Although the new reference presented is still a first draft and only represents a still small number of individuals, it contains information that will be very useful to advance biomedical research, concludes the researcher.
“The construction of a pangenome is complex and involves different phases of analysis and processing (some manual and others automatic). In fact, various methods have been used to understand which are the most appropriate methods and tools for its construction and subsequent analysis”, explains Santiago Marco, a specialist in algorithms, bioinformatics and high-performance computing, who points out that his contribution “focuses on the development of high performance algorithms and software tools, not on observations or biological/genomic results”.
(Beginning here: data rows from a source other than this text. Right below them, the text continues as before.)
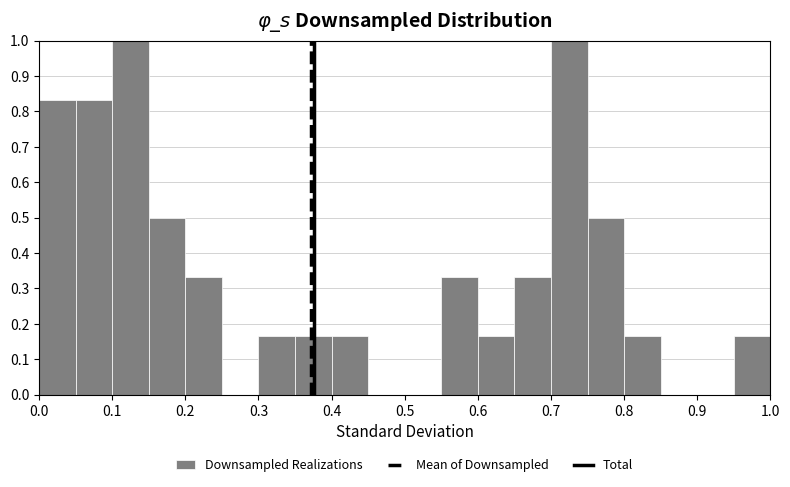

Reading left to right, transcribe this chart: for each bar, give the range it covers on the x-axis and its height. The values are not printed on the chart, so give them approximately, as read against the axis.

0.00 to 0.05: 0.83
0.05 to 0.10: 0.83
0.10 to 0.15: 1.00
0.15 to 0.20: 0.50
0.20 to 0.25: 0.33
0.25 to 0.30: 0
0.30 to 0.35: 0.17
0.35 to 0.40: 0.17
0.40 to 0.45: 0.17
0.45 to 0.50: 0
0.50 to 0.55: 0
0.55 to 0.60: 0.33
0.60 to 0.65: 0.17
0.65 to 0.70: 0.33
0.70 to 0.75: 1.00
0.75 to 0.80: 0.50
0.80 to 0.85: 0.17
0.85 to 0.90: 0
0.90 to 0.95: 0
0.95 to 1.00: 0.17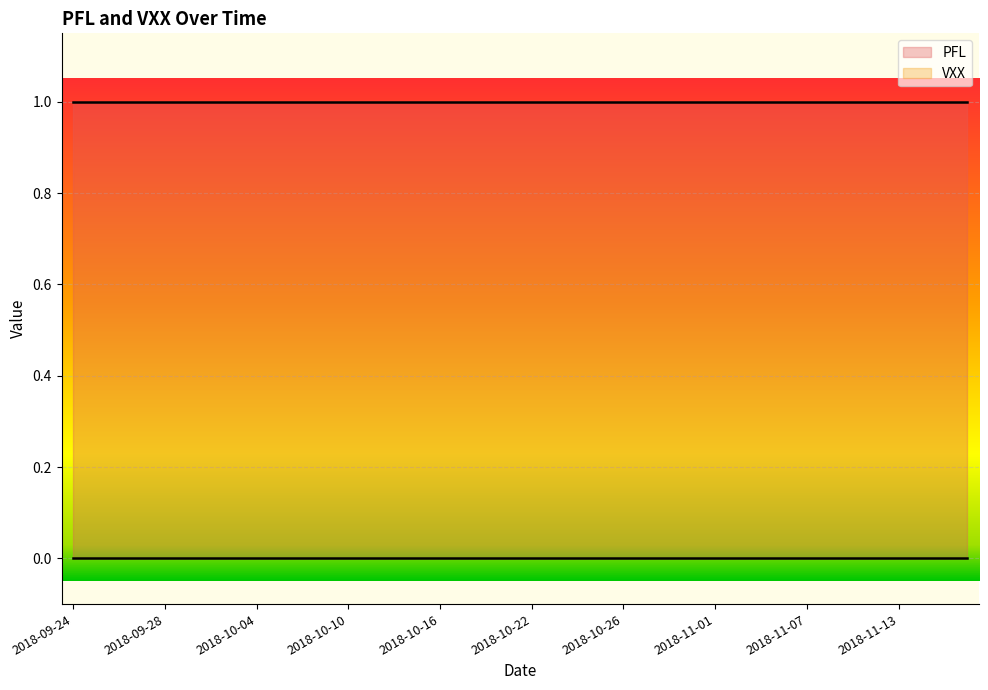

Reading left to right, list all the values displayed in this chart.

PFL: 1	1	1	1	1	1	1	1	1	1	1	1	1	1	1	1	1	1	1	1	1	1	1	1	1	1	1	1	1	1	1	1	1	1	1	1	1	1	1	1
VXX: 0	0	0	0	0	0	0	0	0	0	0	0	0	0	0	0	0	0	0	0	0	0	0	0	0	0	0	0	0	0	0	0	0	0	0	0	0	0	0	0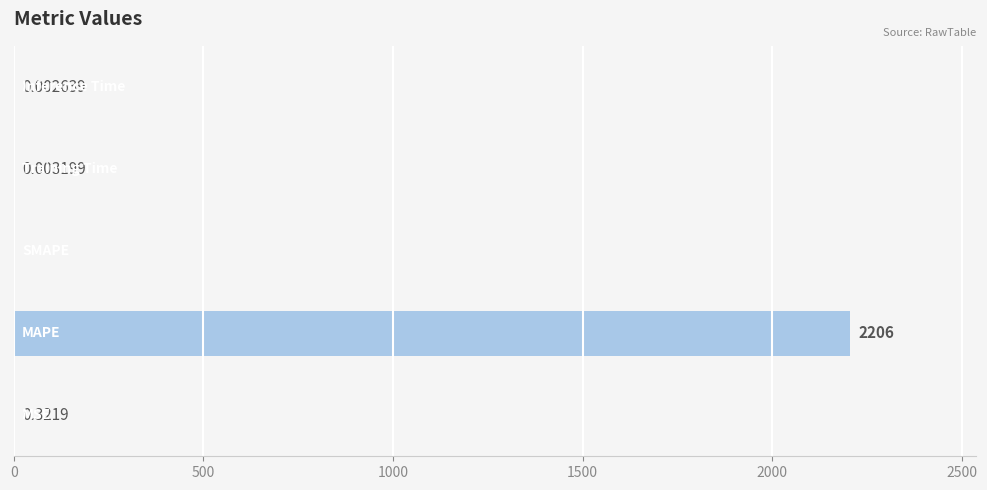

What is the sum of all values?

2206.3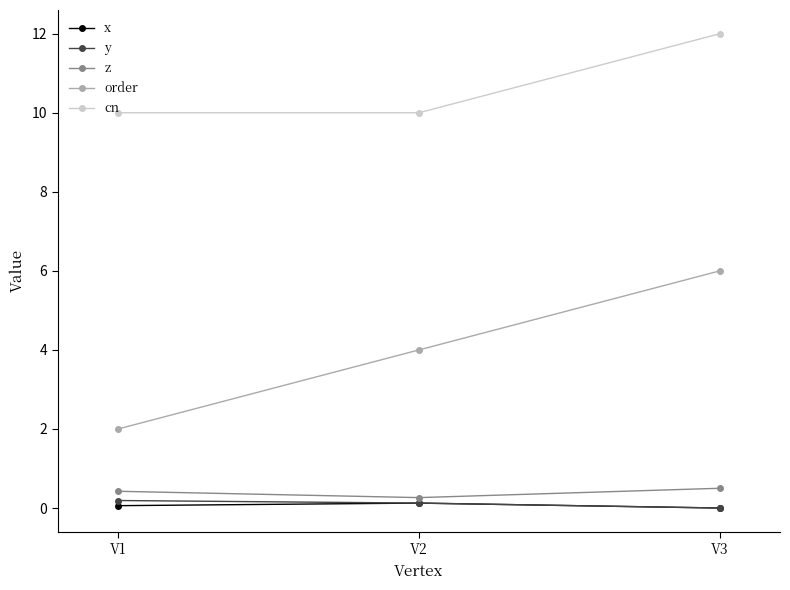

True or false: x has a value of 0.0 at V3.

True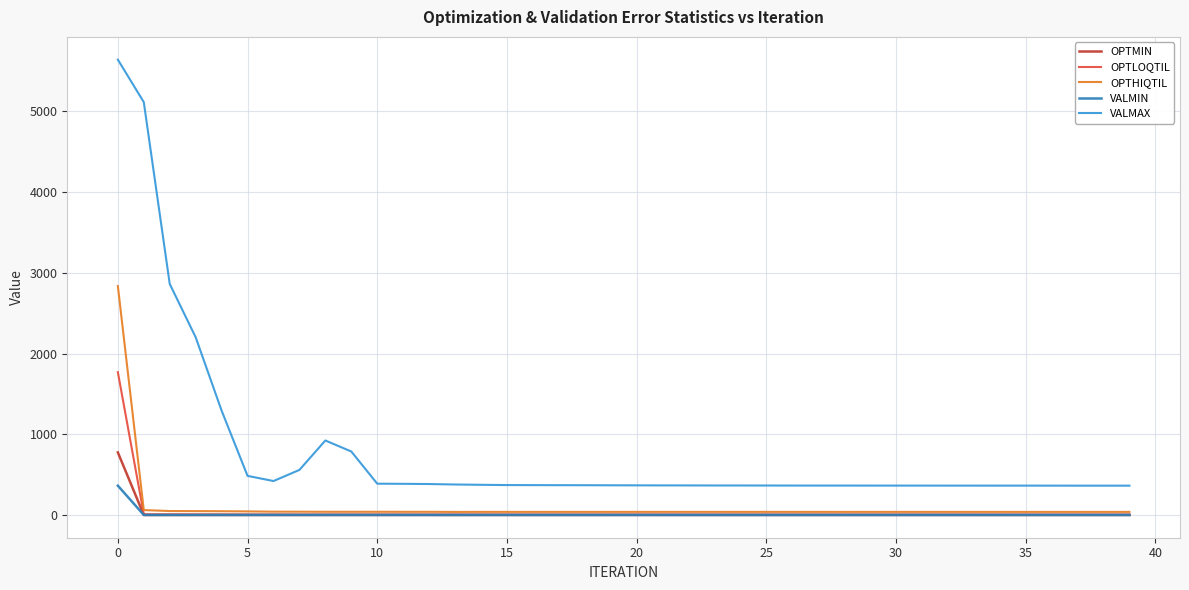

True or false: VALMAX and OPTLOQTIL intersect in this chart.

False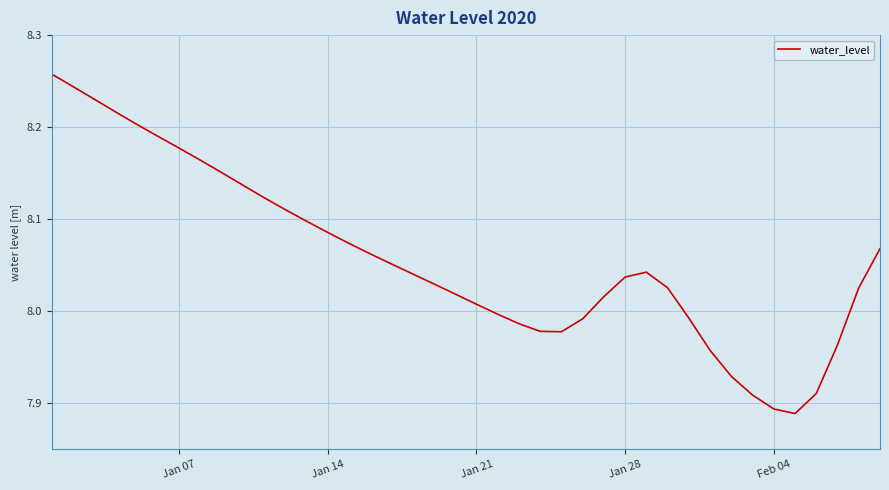

What is the difference between the maximum and minimum values?

0.4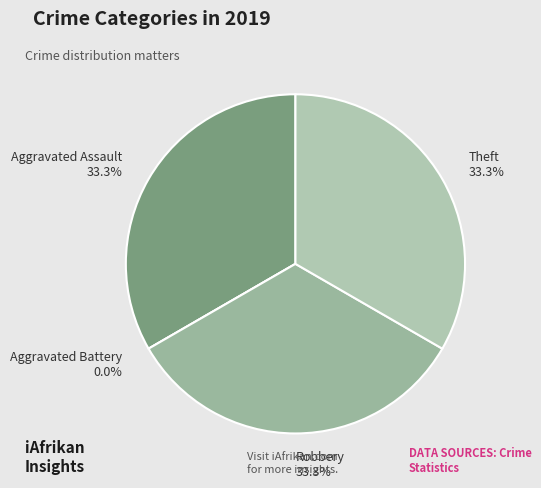

Does Theft represent more than half of the total?

No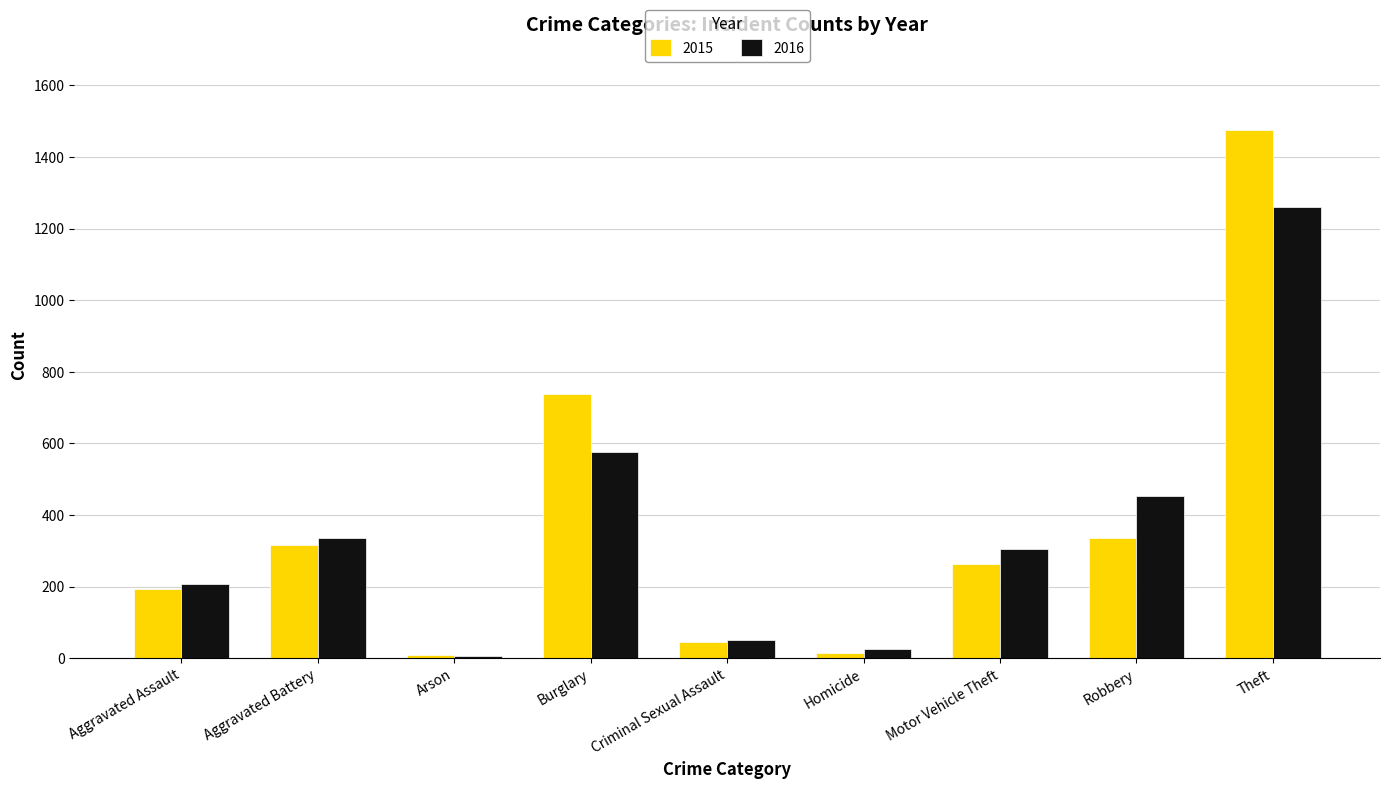

Which series changed the most between Aggravated Battery and Robbery?

2016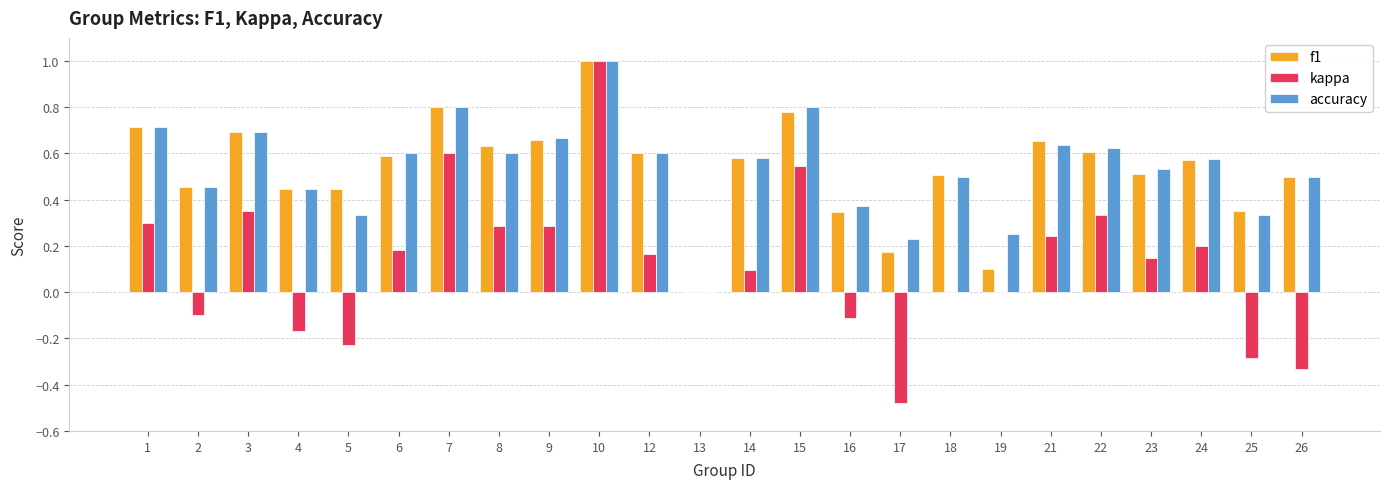

What is the maximum value for f1?

1.0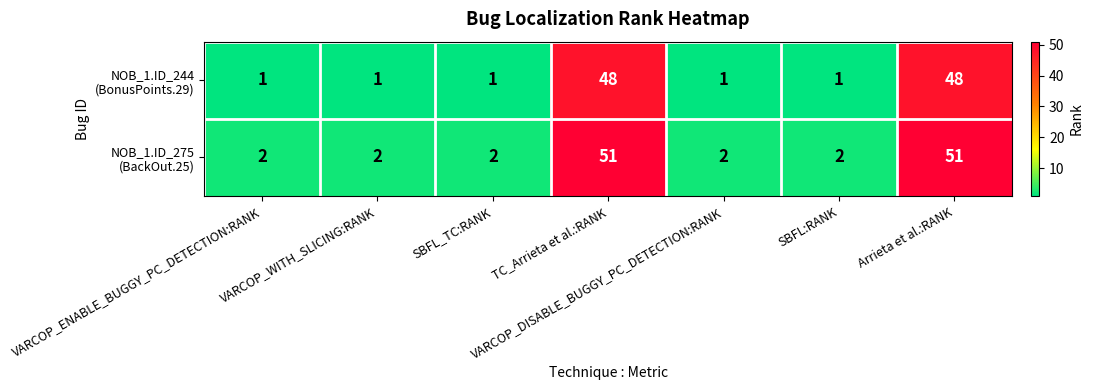

At how many categories does at least one series exceed 9?

2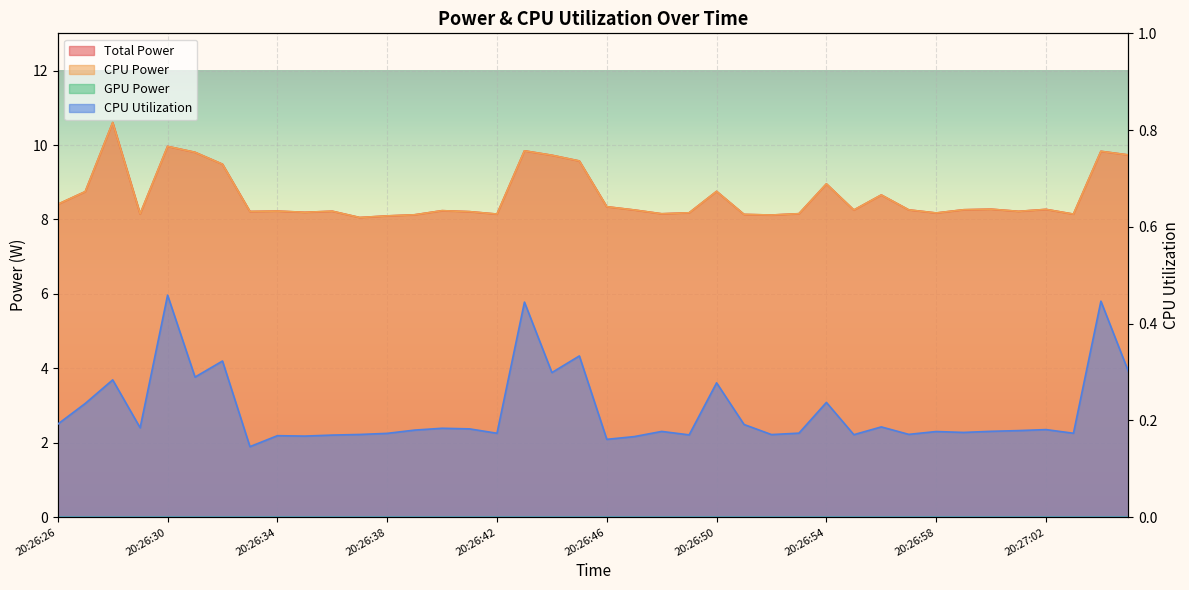

True or false: CPU Power and CPU Utilization intersect in this chart.

False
“It must be understood that if the reconstruction of a linear genomic reference (such as the first human genome) requires aligning and assembling hundreds of billions of DNA bases, the construction of a pangenomic reference may require processing orders of magnitude more information.. In addition, assembly and processing pipelines are composed of multiple processing phases that require complex and expensive algorithms to use.. For this reason, this project would not be possible without supercomputers, since only supercomputers like the Marenostrum4 have the capacity to process and store such large amounts of data”, explains Marco, who also stresses that “the methods that our research group proposes/researches have been developed and tested thanks to the power of Marenostrum4. Subsequently, these methods have been incorporated and used in this pangenome project.. However, the computation and processing of the final results, of this publication in particular, has been carried out in other supercomputing infrastructures (outside Spain)”.